Events following the US government’s closure of anonymous online marketplace Silk Road are beginning to further demonstrate the determination of the American authorities to put an end to outlets for illicit trade by use of virtual currency.
Largest Ever Virtual Currency Seizure
During the later hours of Friday last week, federal officials announced the seizure of $28 million worth of bitcoins from an individual who is considered highly likely to be the owner of Silk Road, making this the highest amount of virtual currency ever to have been seized by authorities surrounding allegations of its usage for the purchase and sale of illicit goods and services via online anonymous market places, thus contravening federal law.
Ross Ulbricht, who operated online under the alias “Dread Pirate Roberts”, was arrested early this month and is likely to face charges for a multitude of offences including conspiracy to commit drug trafficking and money laundering.
At the time of the government’s seizure of the Silk Road website, US authorities confiscated $3.6 million worth of Bitcoins, at the time equating to the amount of 144,336 BTC, which was discovered at Mr. Ulbricht’s home stored on computers and various hard drives.
Court documents indicate that an amount close to $1.2 billion worth in the crypto currency has exchanged hands since The Silk Road began operations back in 2011.
First Bitcoin ATM Goes Into Service
As virtual currency, and in particular Bitcoin continues to gain popularity among mainstream users, and the US authorities have made it more than clear that its use as a form of underground payment mechanism for contravening the law is unacceptable.

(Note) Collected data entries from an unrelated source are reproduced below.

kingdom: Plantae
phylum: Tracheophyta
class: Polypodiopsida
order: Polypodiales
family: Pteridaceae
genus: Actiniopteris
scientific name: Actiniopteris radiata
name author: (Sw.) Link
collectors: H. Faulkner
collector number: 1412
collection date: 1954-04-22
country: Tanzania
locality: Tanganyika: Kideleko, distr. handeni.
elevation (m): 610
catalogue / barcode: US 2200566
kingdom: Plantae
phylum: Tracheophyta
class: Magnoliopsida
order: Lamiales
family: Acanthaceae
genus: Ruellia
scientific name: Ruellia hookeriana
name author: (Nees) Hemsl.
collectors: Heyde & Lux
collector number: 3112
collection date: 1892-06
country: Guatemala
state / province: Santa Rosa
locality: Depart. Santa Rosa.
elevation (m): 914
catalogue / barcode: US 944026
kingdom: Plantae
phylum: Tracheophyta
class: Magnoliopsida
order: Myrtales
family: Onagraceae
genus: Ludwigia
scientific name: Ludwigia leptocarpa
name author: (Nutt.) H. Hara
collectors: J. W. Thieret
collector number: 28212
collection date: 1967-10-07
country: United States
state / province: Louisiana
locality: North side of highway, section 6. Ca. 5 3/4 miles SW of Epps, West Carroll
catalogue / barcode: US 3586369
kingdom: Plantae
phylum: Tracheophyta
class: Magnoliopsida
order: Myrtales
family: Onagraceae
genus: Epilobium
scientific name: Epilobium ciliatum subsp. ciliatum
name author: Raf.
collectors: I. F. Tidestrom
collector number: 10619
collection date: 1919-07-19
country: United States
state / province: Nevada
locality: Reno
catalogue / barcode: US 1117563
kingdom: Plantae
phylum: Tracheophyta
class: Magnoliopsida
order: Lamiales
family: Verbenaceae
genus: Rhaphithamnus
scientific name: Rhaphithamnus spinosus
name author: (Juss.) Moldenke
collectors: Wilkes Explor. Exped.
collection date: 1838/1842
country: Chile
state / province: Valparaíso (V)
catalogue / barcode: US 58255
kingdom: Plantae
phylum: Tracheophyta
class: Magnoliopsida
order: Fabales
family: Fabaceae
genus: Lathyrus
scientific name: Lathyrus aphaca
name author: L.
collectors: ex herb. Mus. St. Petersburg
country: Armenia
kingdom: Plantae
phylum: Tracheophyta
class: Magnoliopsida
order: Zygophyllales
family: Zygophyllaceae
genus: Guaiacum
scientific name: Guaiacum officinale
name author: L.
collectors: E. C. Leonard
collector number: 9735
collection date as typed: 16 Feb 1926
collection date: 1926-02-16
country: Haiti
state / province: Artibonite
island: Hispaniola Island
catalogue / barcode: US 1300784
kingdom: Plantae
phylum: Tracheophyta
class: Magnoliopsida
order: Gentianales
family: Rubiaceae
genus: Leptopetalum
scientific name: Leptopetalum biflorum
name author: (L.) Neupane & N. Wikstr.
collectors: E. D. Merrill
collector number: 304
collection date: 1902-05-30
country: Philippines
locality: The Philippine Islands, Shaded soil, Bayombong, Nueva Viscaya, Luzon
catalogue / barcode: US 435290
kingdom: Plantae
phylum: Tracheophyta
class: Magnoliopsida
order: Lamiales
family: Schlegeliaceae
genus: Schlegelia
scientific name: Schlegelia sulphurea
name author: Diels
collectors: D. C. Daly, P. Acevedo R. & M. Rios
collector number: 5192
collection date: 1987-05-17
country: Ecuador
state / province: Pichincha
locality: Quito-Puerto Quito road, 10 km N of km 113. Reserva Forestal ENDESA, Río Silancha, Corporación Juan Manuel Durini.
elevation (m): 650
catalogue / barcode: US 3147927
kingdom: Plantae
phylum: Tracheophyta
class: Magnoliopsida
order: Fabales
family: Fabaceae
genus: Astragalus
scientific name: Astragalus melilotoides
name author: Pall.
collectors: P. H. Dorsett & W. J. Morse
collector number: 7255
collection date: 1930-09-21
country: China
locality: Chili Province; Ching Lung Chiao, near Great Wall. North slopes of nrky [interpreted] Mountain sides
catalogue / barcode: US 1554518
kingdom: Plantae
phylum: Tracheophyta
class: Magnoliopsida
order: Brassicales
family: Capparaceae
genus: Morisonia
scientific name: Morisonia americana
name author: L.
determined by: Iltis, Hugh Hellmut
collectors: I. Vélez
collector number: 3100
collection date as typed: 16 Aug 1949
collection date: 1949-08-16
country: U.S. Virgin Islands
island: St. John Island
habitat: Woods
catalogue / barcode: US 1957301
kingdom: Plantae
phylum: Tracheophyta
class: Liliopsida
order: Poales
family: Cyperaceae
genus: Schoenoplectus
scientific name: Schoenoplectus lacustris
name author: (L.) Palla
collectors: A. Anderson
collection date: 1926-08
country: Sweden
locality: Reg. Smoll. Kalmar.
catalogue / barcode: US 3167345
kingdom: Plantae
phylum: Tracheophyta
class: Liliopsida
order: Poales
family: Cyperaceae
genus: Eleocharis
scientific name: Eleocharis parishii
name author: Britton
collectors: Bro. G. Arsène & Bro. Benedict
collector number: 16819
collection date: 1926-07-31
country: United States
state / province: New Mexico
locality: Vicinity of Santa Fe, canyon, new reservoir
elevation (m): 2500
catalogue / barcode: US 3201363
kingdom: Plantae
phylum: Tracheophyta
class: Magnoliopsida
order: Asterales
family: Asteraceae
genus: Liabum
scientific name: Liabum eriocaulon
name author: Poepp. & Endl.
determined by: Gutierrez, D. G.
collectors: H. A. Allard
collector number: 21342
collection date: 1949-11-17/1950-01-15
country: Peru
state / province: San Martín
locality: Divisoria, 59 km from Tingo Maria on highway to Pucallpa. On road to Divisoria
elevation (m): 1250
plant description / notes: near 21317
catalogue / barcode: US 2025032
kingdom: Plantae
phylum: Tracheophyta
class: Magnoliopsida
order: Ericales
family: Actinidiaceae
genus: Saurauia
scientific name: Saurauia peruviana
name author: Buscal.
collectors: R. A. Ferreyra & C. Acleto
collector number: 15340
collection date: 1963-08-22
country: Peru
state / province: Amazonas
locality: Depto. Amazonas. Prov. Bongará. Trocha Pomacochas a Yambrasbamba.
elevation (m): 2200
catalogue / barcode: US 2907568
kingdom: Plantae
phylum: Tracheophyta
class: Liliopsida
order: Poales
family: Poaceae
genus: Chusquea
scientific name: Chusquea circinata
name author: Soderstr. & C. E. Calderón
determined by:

Litecoin marketplace Atlantis voluntarily ceased operations just days before the US government’s seizure of Silk Road, after just six months in operation, and with the disgorgement of such a large sum from Silk Road’s alleged owner, a clear message is being sent out.
Far from generating an image as an outlaw currency however, these events appear to be strengthening the legitimacy of Bitcoin as a real, viable alternative to fiat currency. The mainstream usage is increasing, and in the case of nations such as Argentina and Canada, somewhat booming.
Infrastructure is now appearing, and in the case of Argentina many retail outlets, restaurants and cafes accept Bitcoin as a method of everyday payment.
Introducing NextV - The Full Scope Solution To Building Your Next Virtual EventGo to article >>
In Germany, Bitcoin deposits, investments and withdrawals are able to be conducted within a regulated online bank, thus integrating it into the traditional banking system, and today in Canada, it has been announced that the world’s first Bitcoin ATM will go into service.
Canada, a nation where Bitcoin has gained a considerable following, will be host to this ATM service next week in the British Columbian city of Vancouver.
The software update for the ATM has been provided by Robocoin a manufacturer from Nevada and Bitcoiniacs, a local broker and operator, and will cost $18,500.
The ATM in Vancouver will be the first among the five Bitcoin ATMs scheduled to be deployed across Canada. Waves, the downtown café in Vancouver, is set to be the inaugurator of the service.
Howe Street café Waves hosts CoinFest meetings where Bitcoin enthusiasts get-together on a regular basis.
The digital currency has already started growing in popularity among Canadians. The daily limit for each user will be $3,000 (Canadian). The Bitcoin ATMs will be based on palm scan technology to identify the users and enforce the daily financial limit. The same technology will be used for preventing problems related to laws against money laundering.
Following the implementations in Vancouver, other Canadian cities such as Calgary, Toronto and Montreal are likely to receive Bitcoin ATM installations, whereby deposits and withdrawals can be made in Canadian dollars.
The technology behind such systems is becoming a talking point among Bitcoin enthusiasts. Forex Magnates attended a Bitcoin Meetup in Tel Aviv, Israel early this month at the Google Campus, where a Bitcoin ATM was demonstrated in operation. Its dimensions were compact, and it was connected to a standard laptop computer where it can connect to user accounts and conduct transactions.
Security of e-wallets was a major part of the discussion at this particular Meetup, with host Yoni Jah and Meni Rosenfeld explaining that all keys to cloud-based wallets are a different shape and specific to each blockchain.
Mr. Jah explained that there is an increasing concern over security, and that using authenticators such as Bitsafe and Trezor is now a method of ensuring compatibility with ATMs and ease of use, as a type of card is required to access them, which can also be inserted into ATMs to withdraw cash in exchange for Bitcoins.